The Ravens have seen firsthand what Michael Crabtree is capable of.
Thus, when he became available after the Oakland Raiders released him Thursday, the Ravens immediately booked him for a free-agency visit. And once in Baltimore, the Ravens didn't let the veteran wide receiver get away.
Baltimore signed Crabtree to a three-year deal Friday afternoon (this time it's official), giving the Ravens a bona fide top-flight receiver to lead their remade unit.
The contract is worth $21 million overall with $15 million over the first two years, and it could reach up to $20 million if incentives are met, reports NFL Network's Ian Rapoport. It has $11 million guaranteed.
Crabtree said his favorite team growing up in Dallas was the Ravens, and he always envisioned himself playing in Baltimore.
The respect was mutual. The Ravens were the first team to call Crabtree after he was released and he was on the first flight to Baltimore.
"I feel like I'm at home," Crabtree said. "I'm excited to put this purple on."
Crabtree, 30, has faced the Ravens each of the past three years. Over that time, he's posted 22 catches for 281 yards and five touchdowns. No receiver has scored more touchdowns against Baltimore since 2015.
"Michael has played very well against the Ravens, so we know firsthand the attributes he brings to the game," General Manager Ozzie Newsome stated. "He is a smart, tough, physical receiver who battles for the ball. We like his temperament and believe he is a good fit for our football team, on and off the field."
Crabtree has had excellent production throughout his nine NFL seasons. He logged two 1,000-yard seasons (2016 and 2012). The 2009 first-round pick has averaged 64 catches for 763 yards and six touchdowns per season.
His ability to win in the red zone is badly needed in Baltimore. Ravens receivers combined to score 11 touchdowns last season. Crabtree had eight in a "down" year.
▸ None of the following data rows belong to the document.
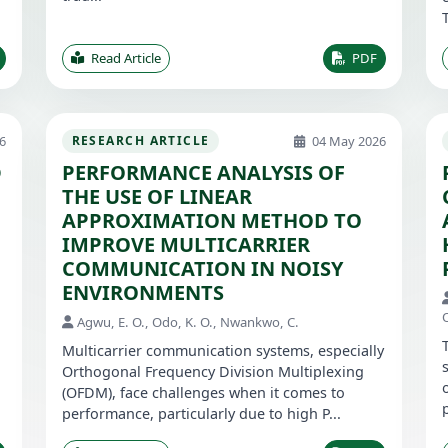
Read Article
PDF
6
04 May 2026
RESEARCH ARTICLE
D
PERFORMANCE ANALYSIS OF
THE USE OF LINEAR
APPROXIMATION METHOD TO
IMPROVE MULTICARRIER
COMMUNICATION IN NOISY
ENVIRONMENTS
O
Agwu, E. O., Odo, K. O., Nwankwo, C.
Multicarrier communication systems, especially
Orthogonal Frequency Division Multiplexing
(OFDM), face challenges when it comes to
performance, particularly due to high P...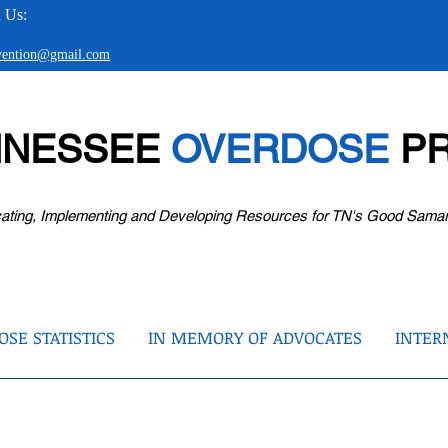
 Us:
evention@gmail.com
NNESSEE
OVERDOSE
PR
ating, Implementing and Developing Resources for TN's Good Sama
SE STATISTICS
IN MEMORY OF ADVOCATES
INTER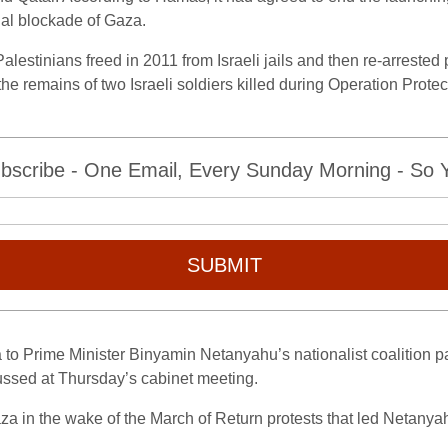
inal blockade of Gaza.
alestinians freed in 2011 from Israeli jails and then re-arrested
 the remains of two Israeli soldiers killed during Operation Prot
bscribe - One Email, Every Sunday Morning - So Yo
SUBMIT
to Prime Minister Binyamin Netanyahu’s nationalist coalition pa
ussed at Thursday’s cabinet meeting.
aza in the wake of the March of Return protests that led Netanyahu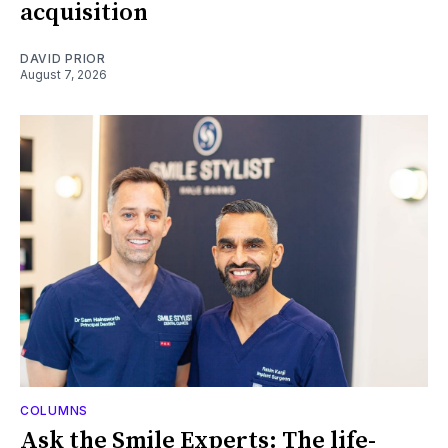
acquisition
DAVID PRIOR
August 7, 2026
COLUMNS
Ask the Smile Experts: The life-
Crabtree also brings durability to a receiver group that struggled with injuries last year. Outside of 2013, when a torn Achilles ended his season after five games, Crabtree has missed just eight games in his other eight years.
He's 6-foot-1, 215 pounds and can win outside with his size and physicality. Crabtree has strong hands, toughness, veteran savvy and plays "above the rim."
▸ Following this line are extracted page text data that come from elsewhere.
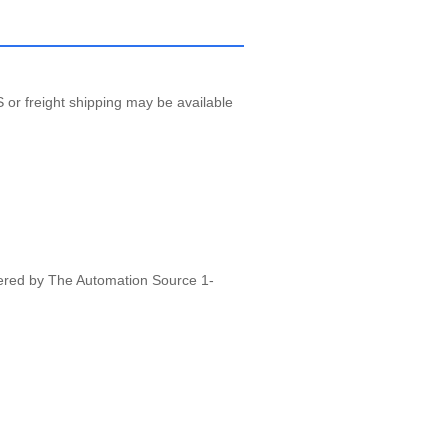
 or freight shipping may be available
vered by The Automation Source 1-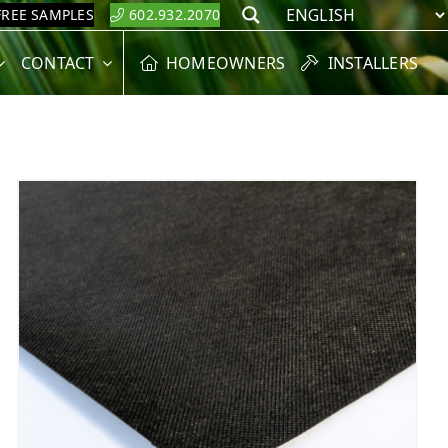
FREE SAMPLES
602.932.2070
Search
CONTACT
HOMEOWNERS
INSTALLERS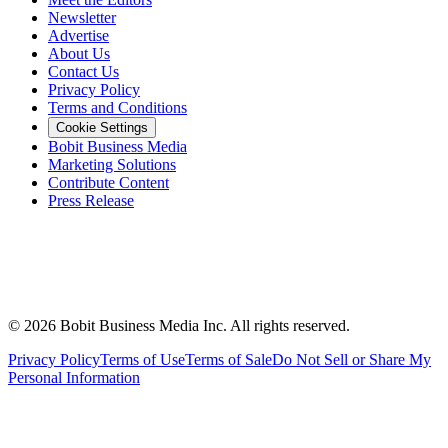
Newsletter
Advertise
About Us
Contact Us
Privacy Policy
Terms and Conditions
Cookie Settings
Bobit Business Media
Marketing Solutions
Contribute Content
Press Release
©
2026
Bobit Business Media Inc. All rights reserved.
Privacy Policy
Terms of Use
Terms of Sale
Do Not Sell or Share My
Personal Information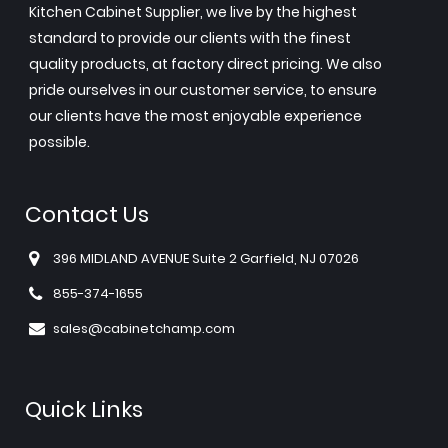
Kitchen Cabinet Supplier, we live by the highest
standard to provide our clients with the finest
quality products, at factory direct pricing. We also
pride ourselves in our customer service, to ensure
our clients have the most enjoyable experience
possible.
Contact Us
396 MIDLAND AVENUE Suite 2 Garfield, NJ 07026
855-374-1655
sales@cabinetchamp.com
Quick Links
The knock on him, and part of the reason why Crabtree was replaced by Jordy Nelson in Oakland, is because he is coming off one of his worst seasons. In an offense that, as a whole, dropped off after a gangbusters 2016 season, he posted 58 catches for 618 yards and eight scores.
Crabtree said he has a chip on his shoulder to prove that he can play ball no matter his age. If that sounds familiar, it's because other veteran wideouts such as Steve Smith Sr., Mike Wallace, Anquan Boldin and Derrick Mason have done just that when joining Baltimore late in their careers.
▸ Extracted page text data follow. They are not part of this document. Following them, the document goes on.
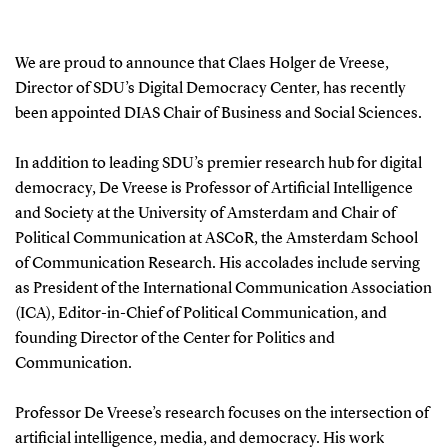
We are proud to announce that Claes Holger de Vreese,
Director of SDU’s Digital Democracy Center, has recently
been appointed DIAS Chair of Business and Social Sciences.
In addition to leading SDU’s premier research hub for digital
democracy, De Vreese is Professor of Artificial Intelligence
and Society at the University of Amsterdam and Chair of
Political Communication at ASCoR, the Amsterdam School
of Communication Research. His accolades include serving
as President of the International Communication Association
(ICA), Editor-in-Chief of Political Communication, and
founding Director of the Center for Politics and
Communication.
Professor De Vreese’s research focuses on the intersection of
artificial intelligence, media, and democracy. His work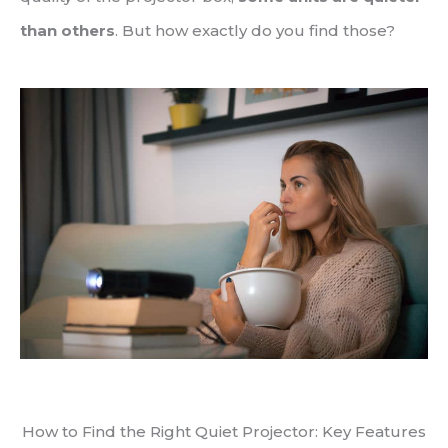
than others
. But how exactly do you find those?
How to Find the Right Quiet Projector: Key Features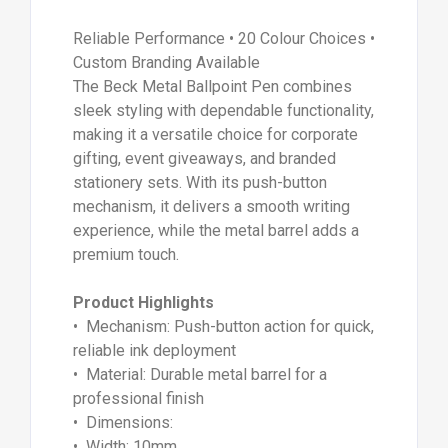
Reliable Performance • 20 Colour Choices •
Custom Branding Available
The Beck Metal Ballpoint Pen combines
sleek styling with dependable functionality,
making it a versatile choice for corporate
gifting, event giveaways, and branded
stationery sets. With its push-button
mechanism, it delivers a smooth writing
experience, while the metal barrel adds a
premium touch.
Product Highlights
• Mechanism: Push-button action for quick,
reliable ink deployment
• Material: Durable metal barrel for a
professional finish
• Dimensions:
• Width: 10mm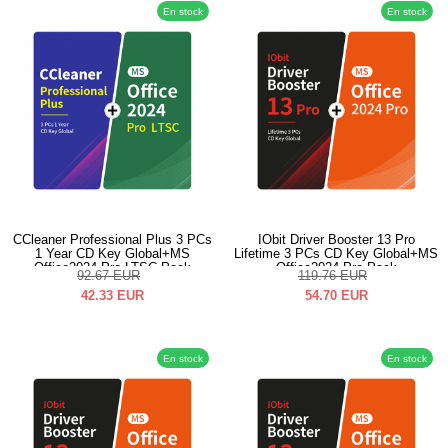
En stock
En stock
CCleaner Professional Plus 3 PCs
IObit Driver Booster 13 Pro
1 Year CD Key Global+MS
Lifetime 3 PCs CD Key Global+MS
Office2024 Pro LTSC Pack
Office2024 Pro Pack
92.67
EUR
119.76
EUR
42.33
EUR
54.70
EUR
En stock
En stock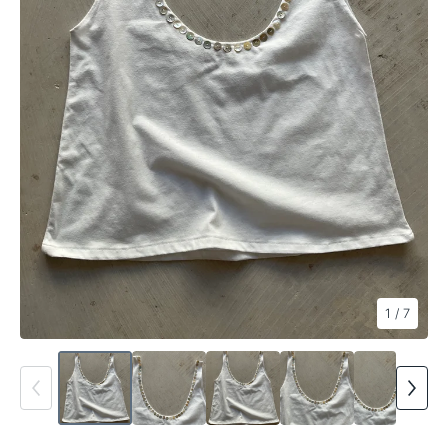
1
/ 7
"I feel like I'm in my prime right now," Crabtree said. "I'm ready to go. I feel like I'm still 25, man."
It was a natural fit with Crabtree and the Ravens on several levels beyond growing up a Ravens fan.
He spent his first six NFL seasons with the San Francisco 49ers, including four with Jim Harbaugh as his head coach. Ravens Assistant Head Coach Greg Roman was Crabtree's offensive coordinator in San Francisco. Ravens Wide Receivers Coach Bobby Engram was a 49ers assistant offensive coach in 2011.
"It's guys I've been around pretty much my whole career," Crabtree said. "Being with Coach Harbaugh … Jim and John are like the same to me. When I talk to them, it sounds like I'm talking to the same person, as if they were twins or something."
The Ravens' on-field history with Crabtree also dates back to the 2012 championship season. Crabtree was targeted on three straight passes in the Ravens' final goal-line stand to win Super Bowl XLVII. He said memories of that came back during his nearly 12-hour visit Friday.
The Ravens' wide receiver corps is starting to take shape, but likely not done. Crabtree joins fellow free agent addition John "Smokey" Brown and those already under contract in Chris Moore, Breshad Perriman, Tim White, Quincy Adeboyejo and DeVier Posey.
"I feel like I always have something to prove," Crabtree said. "Coming off the year I had last year with the Raiders and the Ravens had at receiver last year, there's a lot to prove at the position. I'm sure the rest of the guys are ready to go, just like me."